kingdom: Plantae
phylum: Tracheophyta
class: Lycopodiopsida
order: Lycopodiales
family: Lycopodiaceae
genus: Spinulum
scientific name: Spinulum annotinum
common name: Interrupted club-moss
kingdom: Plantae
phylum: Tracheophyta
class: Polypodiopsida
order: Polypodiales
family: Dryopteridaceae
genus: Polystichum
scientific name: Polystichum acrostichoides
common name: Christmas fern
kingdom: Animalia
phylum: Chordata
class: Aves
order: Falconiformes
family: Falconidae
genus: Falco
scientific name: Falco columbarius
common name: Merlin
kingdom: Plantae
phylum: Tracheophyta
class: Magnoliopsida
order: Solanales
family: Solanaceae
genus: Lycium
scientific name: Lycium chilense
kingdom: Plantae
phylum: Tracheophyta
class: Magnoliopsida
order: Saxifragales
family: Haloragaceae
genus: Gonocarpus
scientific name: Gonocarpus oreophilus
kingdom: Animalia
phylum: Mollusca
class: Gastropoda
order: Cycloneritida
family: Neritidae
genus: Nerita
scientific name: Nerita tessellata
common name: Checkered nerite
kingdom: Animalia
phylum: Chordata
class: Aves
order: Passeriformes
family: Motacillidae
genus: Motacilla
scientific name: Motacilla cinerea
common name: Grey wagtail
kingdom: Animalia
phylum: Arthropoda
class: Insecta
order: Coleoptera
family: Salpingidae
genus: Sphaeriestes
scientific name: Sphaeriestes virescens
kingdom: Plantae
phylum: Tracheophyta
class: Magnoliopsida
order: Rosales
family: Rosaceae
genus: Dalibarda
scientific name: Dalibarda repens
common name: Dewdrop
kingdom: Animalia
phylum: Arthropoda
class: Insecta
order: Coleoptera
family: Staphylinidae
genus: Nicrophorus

- [CONSIGNES ET EXIGENCES] Reproduisez sans aucune modification les lignes du listing, en commençant par celle qui contient « phylum: Mollusca » et en terminant par la dernière ligne du listing, les deux incluses.

- [RÉSULTAT ATTENDU]
phylum: Mollusca
class: Gastropoda
order: Cycloneritida
family: Neritidae
genus: Nerita
scientific name: Nerita tessellata
common name: Checkered nerite
kingdom: Animalia
phylum: Chordata
class: Aves
order: Passeriformes
family: Motacillidae
genus: Motacilla
scientific name: Motacilla cinerea
common name: Grey wagtail
kingdom: Animalia
phylum: Arthropoda
class: Insecta
order: Coleoptera
family: Salpingidae
genus: Sphaeriestes
scientific name: Sphaeriestes virescens
kingdom: Plantae
phylum: Tracheophyta
class: Magnoliopsida
order: Rosales
family: Rosaceae
genus: Dalibarda
scientific name: Dalibarda repens
common name: Dewdrop
kingdom: Animalia
phylum: Arthropoda
class: Insecta
order: Coleoptera
family: Staphylinidae
genus: Nicrophorus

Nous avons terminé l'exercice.